In recent months, numerous articles have already been published on the subject of “dysphagia”, showing how varied the causes of this symptomatology are and what diagnostic measures may be required to identify the underlying disease. The case casuistry presented also demonstrated the effort that is sometimes expended and that the outcome of diagnostics is not always clear. Today’s case report, on the other hand, is one of the simpler and more reliably diagnosable changes that can cause dysphagia: the cervical cyst. Cervical cysts are residuals of the gill ducts and thus congenital anomalies. Of the anomalies of the neck region, they represent about 30% and, depending on the size and location, are asymptomatic in most cases [1,2]. They may occur medially or laterally in the neck region and in 2-3% of cases bilaterally. About 20% of cervical cysts are diagnosed in children and adolescents with swelling in the neck area, and between the ages of 20 and 40 in about 75% of patients. Most neck cysts are asymptomatic. However, local pain, sensation of pressure and phlegm with dysphagia may also determine the clinical picture. Fistula formation is possible, primarily into the tonsillar fossa or caudally to the cutis, extending to periclavicular. Significant inflammatory complications occur rather rarely, but can then lead to a serious symptomatology characterized by the inflammation. As a consequence, a change from the controlling position to minimally invasive or microsurgical therapy is then required.
Radiographs do not play a role in the diagnosis of neck cysts. Although large and superficially located cysts may cause soft-tissue shadowing and, especially in the a.p. projection, asymmetry in the visualization of the neck, exact diagnostic assignment is not possible with the low soft-tissue contrast of the radiographic examination.
Sonographically, especially the superficially located cysts can be detected well [2].

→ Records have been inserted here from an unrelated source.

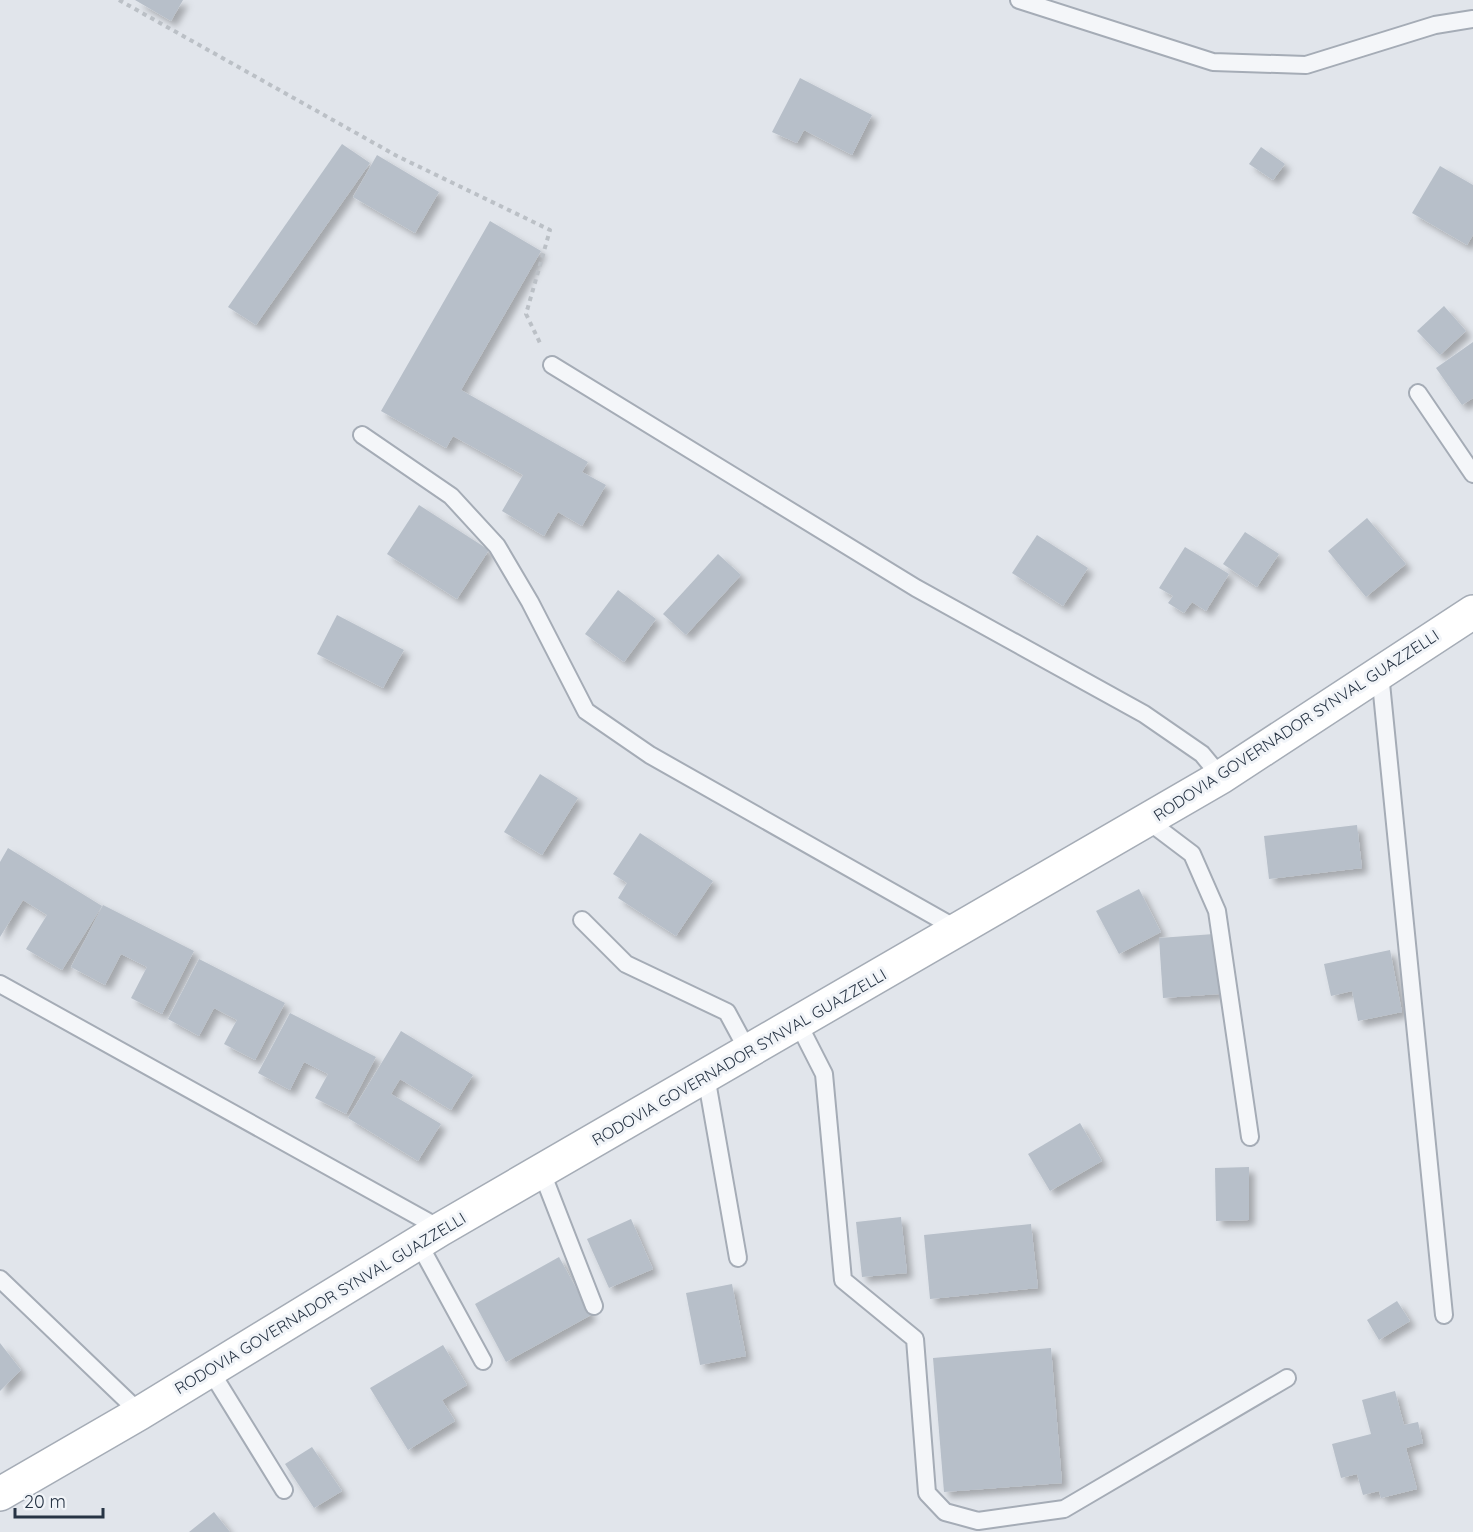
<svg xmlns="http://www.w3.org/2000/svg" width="1473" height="1532" font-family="Quicksand,sans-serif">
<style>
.building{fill:#b7bfc9;filter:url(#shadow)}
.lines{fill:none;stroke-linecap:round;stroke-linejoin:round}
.lane-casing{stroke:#a5acb6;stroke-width:20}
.secondary-casing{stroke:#a5acb6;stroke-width:36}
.path{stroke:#bbc0c6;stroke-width:4;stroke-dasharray:4.5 4.5;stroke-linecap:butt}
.lane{stroke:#f4f6f9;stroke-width:16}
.secondary{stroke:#fff;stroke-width:33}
.labels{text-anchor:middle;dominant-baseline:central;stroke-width:6;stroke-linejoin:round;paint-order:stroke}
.street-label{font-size:16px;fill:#273444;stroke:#f1f4f8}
</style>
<defs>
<filter id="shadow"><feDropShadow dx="5.5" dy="5.5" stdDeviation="3" flood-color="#0004"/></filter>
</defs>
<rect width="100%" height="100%" fill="#e1e5eb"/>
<g class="building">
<path d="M135 0H183L171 21Z"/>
<path d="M800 78 872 115 852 155 804 130 797 143 772 132Z"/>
<path d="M342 144 370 163 256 325 228 307Z"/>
<path d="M1261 147 1285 164 1273 180 1249 164Z"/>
<path d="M377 155 439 192 415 233 353 197Z"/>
<path d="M1440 166 1473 185V235L1467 245 1412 213Z"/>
<path d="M490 221 541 251 461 390 588 462 582 472 606 485 582 526 558 512 544 536 502 511 523 475 453 436 446 448 381 411Z"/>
<path d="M1444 306 1466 331 1440 355 1417 331Z"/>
<path d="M1473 342V398L1462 405 1436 368Z"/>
<path d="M419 505 489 550 457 599 387 554Z"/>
<path d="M1367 518 1406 564 1366 597 1328 551Z"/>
<path d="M1245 532 1279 554 1257 587 1223 564Z"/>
<path d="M1037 535 1088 568 1063 606 1012 573Z"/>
<path d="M1185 547 1229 574 1206 611 1192 602 1184 613 1168 603 1173 596 1159 588Z"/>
<path d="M718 554 741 575 686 635 663 614Z"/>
<path d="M618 590 656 619 624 662 585 634Z"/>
<path d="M337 615 404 650 383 688 317 654Z"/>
<path d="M540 774 578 798 542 855 504 832Z"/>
<path d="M1357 825 1362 868 1269 879 1264 836Z"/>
<path d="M640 833 713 881 676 936 618 898 627 883 613 874Z"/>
<path d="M8 848 102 906 62 970 26 949 47 915 23 900 0 937V862Z"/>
<path d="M1139 889 1161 932 1119 954 1096 911Z"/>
<path d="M103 905 194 951 162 1014 131 998 147 967 121 954 105 985 71 967Z"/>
<path d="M1214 934 1219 994 1163 998 1159 938Z"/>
<path d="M1390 950 1402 1012 1358 1021 1352 991 1331 996 1324 964Z"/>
<path d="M199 959 285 1003 255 1060 224 1044 237 1020 214 1008 199 1036 168 1019Z"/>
<path d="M290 1013 376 1057 346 1114 315 1098 328 1074 304 1062 290 1090 258 1073Z"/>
<path d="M401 1031 473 1075 451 1110 400 1079 391 1094 441 1124 418 1161 348 1118Z"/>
<path d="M1080 1123 1102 1161 1050 1191 1028 1154Z"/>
<path d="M1249 1167V1220L1216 1221 1215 1168Z"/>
<path d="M901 1217 907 1273 862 1277 856 1222Z"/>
<path d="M631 1219 653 1269 609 1288 587 1239Z"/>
<path d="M1031 1224 1038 1288 930 1299 924 1235Z"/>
<path d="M559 1257 591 1315 506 1362 475 1304Z"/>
<path d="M732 1284 746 1356 700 1365 686 1293Z"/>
<path d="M1397 1301 1410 1321 1379 1340 1367 1320Z"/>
<path d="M0 1343 21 1370 0 1391Z"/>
<path d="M443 1345 467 1385 442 1400 455 1421 408 1450 370 1388Z"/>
<path d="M1051 1348 1062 1483 944 1492 933 1358Z"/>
<path d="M1395 1391 1404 1425 1418 1422 1423 1443 1406 1448 1417 1489 1381 1498 1379 1491 1363 1495 1357 1474 1341 1478 1332 1444 1371 1434 1362 1400Z"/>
<path d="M312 1447 342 1491 314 1508 285 1464Z"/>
<path d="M214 1512 230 1532H189Z"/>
</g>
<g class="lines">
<defs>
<g id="lane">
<path d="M1019 0 1213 62 1306 65 1435 25 1473 19"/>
<path d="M552 365 916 588 1144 714 1202 754 1221 777"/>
<path d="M1418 393 1473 474"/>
<path d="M362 435 451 496 497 546 530 602 586 711 650 755 959 930"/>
<path d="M1380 673 1444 1315"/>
<path d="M1147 820 1192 854 1217 911 1250 1137"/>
<path d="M582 920 626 964 727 1012 748 1051"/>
<path d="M0 984 441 1229"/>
<path d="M798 1023 824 1074 843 1280 915 1339 927 1493 945 1512 978 1521 1064 1509 1287 1378"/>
<path d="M706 1076 738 1258"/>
<path d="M541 1170 594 1306"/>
<path d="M418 1242 483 1361"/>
<path d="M0 1279 140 1413"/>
<path d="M210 1370 284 1490"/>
</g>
<path id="secondary" d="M0 1494 140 1413 441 1229 1221 777 1473 612"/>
</defs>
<use href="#lane" class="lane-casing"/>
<use href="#secondary" class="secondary-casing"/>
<path class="path" d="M119 0 397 156 550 230 526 314 541 345"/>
<use href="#lane" class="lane"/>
<use href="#secondary" class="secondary"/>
</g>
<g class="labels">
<g class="street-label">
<text transform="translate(1296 725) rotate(-33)">RODOVIA GOVERNADOR SYNVAL GUAZZELLI</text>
<text transform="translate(739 1057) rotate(-30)">RODOVIA GOVERNADOR SYNVAL GUAZZELLI</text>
<text transform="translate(320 1303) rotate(-31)">RODOVIA GOVERNADOR SYNVAL GUAZZELLI</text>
</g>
</g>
<path d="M15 1508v9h88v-9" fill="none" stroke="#273444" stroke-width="3"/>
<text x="24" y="1508" font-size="18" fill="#273444" stroke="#f1f4f8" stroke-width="4.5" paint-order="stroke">20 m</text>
</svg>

Computed tomographic examinations can delineate cystic processes of the soft tissues of the neck. The uncomplicated cyst is a smoothly confined fluid-equivalent structure with a delicate capsule [4]. If an inflammatory complication is suspected, intravenous contrast application can demonstrate wall thickening of the cyst with enhancement, and fistula formation can also be readily demonstrated by computed tomography with probing of the fistula opening and contrasting of the fistula tract [3].

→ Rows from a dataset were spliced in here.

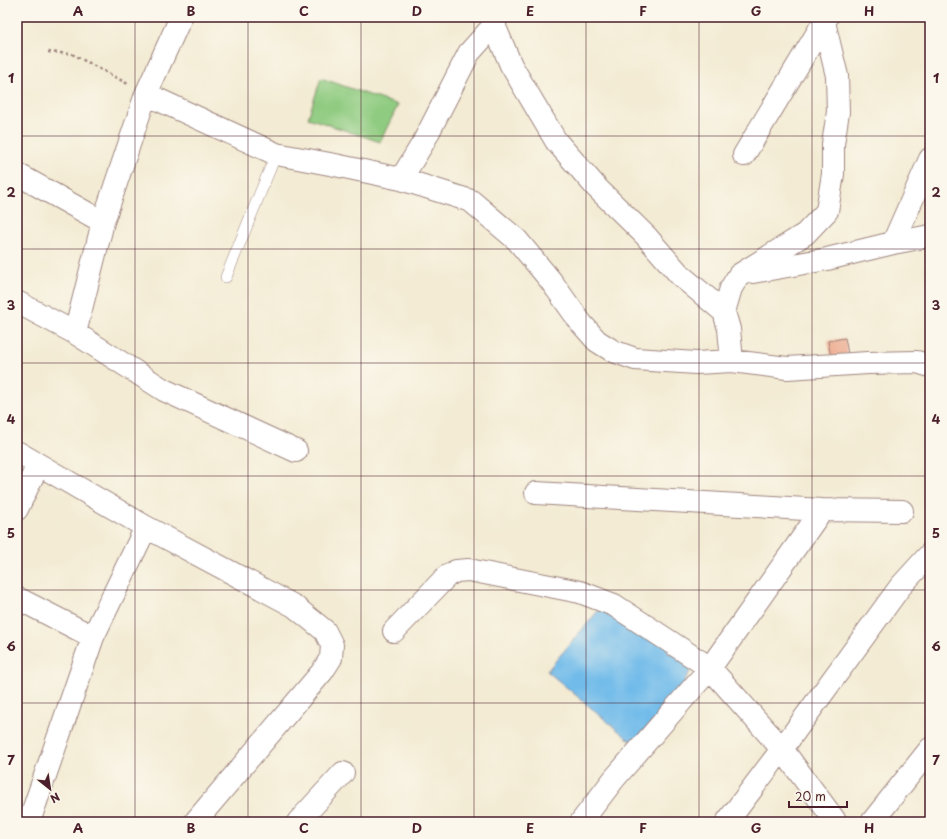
<svg xmlns="http://www.w3.org/2000/svg" width="947" height="839" font-family="'Playpen Sans',sans-serif">
	<rect width="100%" height="100%" fill="#fbf7ec"/>
	<filter id="ink" filterUnits="userSpaceOnUse"><feTurbulence type="fractalNoise" baseFrequency=".025" numOctaves="2"/><feDisplacementMap in="SourceGraphic" scale="8" xChannelSelector="R" yChannelSelector="G"/><feConvolveMatrix kernelMatrix="1 2 1 2 8 2 1 2 1" color-interpolation-filters="sRGB"/></filter>
	<filter id="wash" filterUnits="userSpaceOnUse"><feTurbulence type="fractalNoise" baseFrequency=".012" numOctaves="4" result="noise"/><feDisplacementMap in="SourceGraphic" scale="16" xChannelSelector="R" yChannelSelector="G"/><feGaussianBlur stdDeviation="0.9" result="paint"/><feColorMatrix in="noise" values="0 0 0 0 0 0 0 0 0 0 0 0 0 0 0 0 0 1.4 0 .05"/><feComposite in="paint" operator="in"/></filter>
	<g filter="url(#wash)">
		<rect width="100%" height="100%" fill="#f3ebd3"/>
		<path fill="#8fcb80" stroke="#6c7556" d="M321,78L398,105L380,142L308,118Z"/>
		<path fill="#71bbea" stroke="#5e6d8a" d="M609,598L694,663L679,693L633,743L547,671Z"/>
		<g id="blocks">
			<path fill="#eca689" d="M845,338L848,354L831,357L828,341Z"/>
		</g>
	</g>
	<g filter="url(#ink)">
		<use href="#blocks" fill-opacity="0" stroke="#9e857f" stroke-width="1"/>
		<g fill="none" stroke-linecap="round" stroke-linejoin="round">
			<defs>
				<path id="service" d="M226,277L276,154"/>
				<path id="minor" d="M497,17L494,25L511,65L556,141L597,188L646,236L680,275L724,312
					M824,22L837,76L838,112L833,144V174L827,211L805,234L739,275L731,288L724,312L729,329L732,361L787,368L868,363L917,362L930,366
					M146,94L276,154L335,165L401,179L471,201L517,240L551,281L581,323L597,341L613,351L635,359L696,363L732,361
					M744,155L827,17
					M17,174L103,222
					M401,179L423,143L469,53L494,25
					M893,243L930,159
					M753,272L827,259L893,243L930,236
					M17,302L75,333L164,390L296,451
					M75,333L103,222L146,94L181,17
					M17,452L146,527L294,606L325,631L332,645L331,658L322,672L195,822
					M536,493L822,510L902,511
					M17,509L38,465
					M17,598L93,637
					M394,631L447,576L456,571L469,570L580,592L614,605L710,668L782,749L836,822
					M29,822L93,637L146,527
					M298,822L343,773
					M581,822L614,779L710,668L822,510
					M727,822L782,749L900,587L930,554
					M872,822L930,749"/>
			</defs>
			<use href="#service" stroke="#9e857f" stroke-width="12"/>
			<use href="#minor" stroke="#9e857f" stroke-width="24"/>
			<path stroke="#9e857f" stroke-width="2.5" stroke-dasharray="3 3" stroke-linecap="butt" d="M48,52L72,54L128,84"/>
			<use href="#service" stroke="#fff" stroke-width="11"/>
			<use href="#minor" stroke="#fff" stroke-width="22"/>
		</g>
	</g>
	<path fill="none" stroke="#4a1f2b" stroke-width="1" stroke-opacity="0.55" d="M135,17V822M248,17V822M361,17V822M474,17V822M586,17V822M699,17V822M812,17V822M17,136H930M17,249H930M17,363H930M17,476H930M17,590H930M17,703H930"/>
	<rect width="947" height="839" fill="none" stroke="#fbf7ec" stroke-width="44"/>
	<g transform="translate(50 789) rotate(150)" stroke="#fbf7ec" stroke-width="3" paint-order="stroke">
	<path d="M0-3L7 15L0 10L-7 15Z" fill="#4a1f2b"/>
	<text y="-6" font-size="11" font-weight="bold" text-anchor="middle" fill="#4a1f2b">N</text>
	</g>
	<path d="M789 801v6h58v-6" fill="none" stroke="#4a1f2b" stroke-width="2"/>
	<text x="795" y="801" font-size="12" fill="#4a1f2b" stroke="#fbf7ec" stroke-width="3" paint-order="stroke">20 m</text>
	<rect x="22" y="22" width="903" height="795" fill="none" stroke="#4a1f2b" stroke-width="1.5"/>
	<g font-size="13" text-anchor="middle" font-weight="bold" fill="#4a1f2b">
		<text x="78" y="16">A</text>
		<text x="191" y="16">B</text>
		<text x="304" y="16">C</text>
		<text x="417" y="16">D</text>
		<text x="530" y="16">E</text>
		<text x="643" y="16">F</text>
		<text x="756" y="16">G</text>
		<text x="869" y="16">H</text>
		<text x="11" y="83">1</text>
		<text x="936" y="83">1</text>
		<text x="11" y="197">2</text>
		<text x="936" y="197">2</text>
		<text x="11" y="310">3</text>
		<text x="936" y="310">3</text>
		<text x="11" y="424">4</text>
		<text x="936" y="424">4</text>
		<text x="11" y="538">5</text>
		<text x="936" y="538">5</text>
		<text x="11" y="651">6</text>
		<text x="936" y="651">6</text>
		<text x="11" y="765">7</text>
		<text x="936" y="765">7</text>
		<text x="78" y="833">A</text>
		<text x="191" y="833">B</text>
		<text x="304" y="833">C</text>
		<text x="417" y="833">D</text>
		<text x="530" y="833">E</text>
		<text x="643" y="833">F</text>
		<text x="756" y="833">G</text>
		<text x="869" y="833">H</text>
	</g>
</svg>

Magnetic resonance imaging also reveals a fluid-equivalent structure in the corresponding sequences. When the protein content of the fluid is high, the signal of the T1w sequence may be intermediate to hyperintense, otherwise hypointense [5]. As in CT diagnostics, if an inflammatory complication of the neck cyst is suspected, intravenous administration of contrast agent leads to a signal increase of the wall and, if the inflammation breaks through, also of the adjacent soft tissue
Case study
The first case report shows a 41-year-old patient with a median cervical cyst (Fig. 1A to C) that led to increasing swelling at the larynx with local sensations of pressure and laryngitis within 6 months.
A 62-year-old man in case 2 complained of recurrent pain and episodes of fever within a short period of time with progressive swelling in the cervical region caudal to the left mandibular angle (Fig. 2A to C) . Laboratory signs of inflammation were positive. The primary sonography performed did not yet show any further inflammatory change except for minor sludge in the lateral cervical cyst. Days later, computed tomographic scans demonstrated a thick-walled cystic space-occupying process without surrounding infiltration, consistent with a complicated lateral cervical cyst.
Take-Home Messages
- Cervical cysts are embryonic relics of the gill arches.
- They may be localized on the neck medially or laterally. Bilateral neck cysts may occasionally occur.
- The main age peak is between 20 and 40 years.
- If the neck cysts are asymptomatic, imaging follow-up is warranted.
- Size progression, neurological or functional symptoms, inflammation or fistulae are reasons for surgical repair.
- Imaging is performed by sonography, computed tomography, or magnetic resonance imaging.
Literature:
- Thiel HJ: Anomalies and norm variants. Changes in soft tissue 5.2: Lateral neck cyst. Deutscher Ärzteverlag. MTA Dialog 2019; 20(3): 14-16.
- Bocchialini G, et al: Unusually rapid development of a lateral neck mass: Diagnosis and treatment of a branchial cleft cyst. A case report. Int J Surg Case Rep 2017; 41: 383-386.
- Goff CJ, Allred C, Glade RS: Current management of congenital branchial cleft cysts, sinuses, and fistulae. Curr Opin Otolaryngol Head Neck Surg 2012; 20(6): 533-539.
- Alyono JC, et al: Second brachial cleft anomaly with an ectopic tooth: a case report. Ear Nose Throat J 2014; 93(9): E1-3.
- Burgener FA, Meyers SP, Tan RK, Zaunbauer W: Differential diagnosis in MRI. Stuttgart New York: Georg Thieme Verlag 2002; 248-249.